Our culture has an obsession with stories. The average person consumes 34 hours of live TV per week, plus more than 6 hours of pre-recorded television. Essentially, every American occupies a full time job absorbing stories. This does not include the four hours per day, on average, that we spend on the internet. This also does not include time spent with books. This is a big deal.
In the real world, we are a storytelling culture. Why should the retail culture be any different? Stories elevate. Stories differentiate. Stories sell products. Why aren’t we telling more stories?
Well the short answer is that, for the longest time, retail wasn’t able to tell stories in an interesting or cost-effective way. There were some efforts. Personal shoppers told consumers the story about how they are somehow elevated from the average shopper, with products that complement them specifically. Coupons and sales create stories of urgency, making shoppers think themselves particularly savvy or thrifty compared with their peers. Commercials help, because they’re sandwiched in between bits of narrative. Print media helps, again because it’s squished between attractive bits of story.
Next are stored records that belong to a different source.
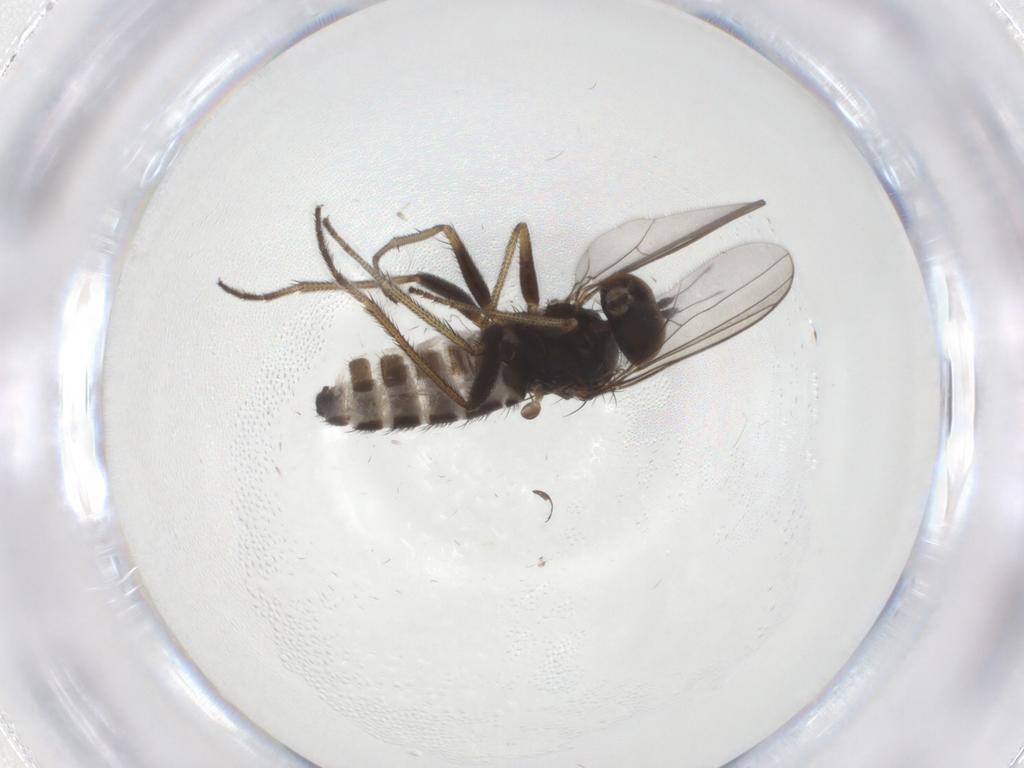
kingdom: Animalia
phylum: Arthropoda
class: Insecta
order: Diptera
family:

For the most part, however, the retail experience remains story-and-context-less. Products are put on display, maybe with some static signage to up the emotional umph of the products. The customer selects the products they like, if they can find them. They ask questions, if they need to. Then they purchase those products, or not, and that’s the end of it.
The problem is, for the most part people can do all of that online now. That old story isn’t going to cut it anymore. We need to make some changes. We need to engage people’s love of stories in-store, in the presence of all these products. Retailers need to create new narratives, and there’s a huge assortment of new tools that they can use to do it.
Let’s look at a huge success: Jewelry commercials. In your typical jewelry spot, you get a 30 second love story that evokes strong feelings and then attaches them to a ring. What if you can show something akin to that commercial in-store, right above those rings? Better yet, what if you can help a couple create their own story and let take some mock engagement photos using an app that they can only use in your store? The technology is there. You bet that if you engage them with that story, or if you even remind them of their own story, whether they participate or not, you are going to see better numbers. The genesis of the story doesn’t matter; it just has to happen when you have the consumer’s attention.
Retailers can use motion, touch, and the new level of interactivity technology provides to leverage more stories into their in-store experiences. More stories equal more sales. Stories equal the next level of differentiation from competitors. Start telling stories.